By Sylvia Foley, AJN senior editor

Public Health Billboard, Guinea-Bissau (detail)

On a recent trip to the capital of Guinea­-Bissau, Dawn Starin noticed numerous public health billboards urging people to get tested for HIV or to practice safer sex by wearing condoms. One of the six poorest countries in the world, according to the Central Intelligence Agency’s World Factbook, Guinea-Bissau faces an ongoing epidemic of HIV and AIDS. Prevalence is especially high in urban areas and among pregnant women and sex workers. Starin, a writer and a research associate in the department of anthropology at University College London, UK, was struck by the bright colors and larger-than-life figures in the billboards, and photographed several, including the one featured in the September Art of Nursing.

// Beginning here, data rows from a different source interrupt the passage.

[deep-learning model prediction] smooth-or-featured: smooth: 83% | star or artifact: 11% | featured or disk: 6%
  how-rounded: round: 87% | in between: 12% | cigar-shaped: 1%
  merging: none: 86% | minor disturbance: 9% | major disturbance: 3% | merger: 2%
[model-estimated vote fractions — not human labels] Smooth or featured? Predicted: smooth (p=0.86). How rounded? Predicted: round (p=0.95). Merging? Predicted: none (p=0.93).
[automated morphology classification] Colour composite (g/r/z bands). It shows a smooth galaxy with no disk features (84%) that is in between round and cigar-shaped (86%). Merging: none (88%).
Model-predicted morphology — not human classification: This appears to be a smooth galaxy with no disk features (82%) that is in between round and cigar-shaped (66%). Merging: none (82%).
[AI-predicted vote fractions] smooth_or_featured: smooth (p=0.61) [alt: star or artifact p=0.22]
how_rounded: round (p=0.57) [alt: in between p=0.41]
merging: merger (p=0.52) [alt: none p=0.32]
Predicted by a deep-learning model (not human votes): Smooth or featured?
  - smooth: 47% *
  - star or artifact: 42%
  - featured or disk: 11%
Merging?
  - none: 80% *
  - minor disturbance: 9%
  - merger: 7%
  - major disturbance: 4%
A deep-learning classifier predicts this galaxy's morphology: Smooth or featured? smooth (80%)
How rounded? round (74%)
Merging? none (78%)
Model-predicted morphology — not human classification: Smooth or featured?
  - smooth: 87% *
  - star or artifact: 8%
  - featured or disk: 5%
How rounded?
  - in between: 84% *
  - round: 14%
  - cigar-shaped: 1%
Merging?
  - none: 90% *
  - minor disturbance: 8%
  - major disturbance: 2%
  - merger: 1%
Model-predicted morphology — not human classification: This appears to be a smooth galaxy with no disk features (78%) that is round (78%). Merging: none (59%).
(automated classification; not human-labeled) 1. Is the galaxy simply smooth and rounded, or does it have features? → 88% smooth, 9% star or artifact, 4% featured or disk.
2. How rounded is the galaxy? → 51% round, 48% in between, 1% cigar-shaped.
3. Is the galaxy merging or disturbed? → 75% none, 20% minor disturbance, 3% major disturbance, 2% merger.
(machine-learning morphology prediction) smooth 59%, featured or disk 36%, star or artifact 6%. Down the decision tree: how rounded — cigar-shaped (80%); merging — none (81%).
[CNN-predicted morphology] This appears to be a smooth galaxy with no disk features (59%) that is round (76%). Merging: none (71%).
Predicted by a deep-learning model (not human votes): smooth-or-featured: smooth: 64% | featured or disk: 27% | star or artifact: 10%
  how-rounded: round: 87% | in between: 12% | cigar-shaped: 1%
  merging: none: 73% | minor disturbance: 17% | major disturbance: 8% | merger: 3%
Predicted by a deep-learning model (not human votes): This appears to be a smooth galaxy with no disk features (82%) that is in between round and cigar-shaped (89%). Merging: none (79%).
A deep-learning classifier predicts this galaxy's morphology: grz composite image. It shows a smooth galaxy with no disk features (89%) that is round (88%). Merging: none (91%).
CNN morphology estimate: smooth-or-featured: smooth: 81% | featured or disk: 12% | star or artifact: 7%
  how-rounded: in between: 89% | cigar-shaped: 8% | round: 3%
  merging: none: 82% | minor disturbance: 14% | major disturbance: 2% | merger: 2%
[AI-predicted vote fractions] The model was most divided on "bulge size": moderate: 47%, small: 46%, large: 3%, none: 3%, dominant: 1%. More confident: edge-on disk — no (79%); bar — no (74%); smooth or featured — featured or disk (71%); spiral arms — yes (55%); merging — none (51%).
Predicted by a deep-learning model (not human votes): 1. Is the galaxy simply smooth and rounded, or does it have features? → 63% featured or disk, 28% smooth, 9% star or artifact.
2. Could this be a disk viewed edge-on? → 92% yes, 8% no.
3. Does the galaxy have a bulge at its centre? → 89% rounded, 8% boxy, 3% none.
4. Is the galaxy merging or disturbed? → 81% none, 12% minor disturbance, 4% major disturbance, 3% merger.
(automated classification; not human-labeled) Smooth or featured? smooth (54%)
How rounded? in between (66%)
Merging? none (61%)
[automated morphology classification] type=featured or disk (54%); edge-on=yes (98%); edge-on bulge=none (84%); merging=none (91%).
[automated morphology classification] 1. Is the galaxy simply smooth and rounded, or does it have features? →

Are the billboards effective?  Starin writes, “Although the billboards are fabulous to look at, many health professionals I spoke with thought they exemplified time and money wasted, in part because of the high nationwide illiteracy rate.” One health worker emphasized the need for more culture-specific studies on sexual practices and tradition, so that appropriate education programs could be developed.

Starin has also photographed public art by Thongleum Damviengkum, a mixed-media artist whose work appeared in the April Art of Nursing. Damviengkum’s often witty pieces, intended to raise public awareness about HIV and AIDS and address the stigma associated with having the disease, are on display at a restaurant in Bangkok, Thailand. “Humor is important if you want people to listen,” he told Starin.

As always, Art of Nursing is free online (you’ll need to click through to the PDF files). We invite you to have a look and tell us what you think in the comments.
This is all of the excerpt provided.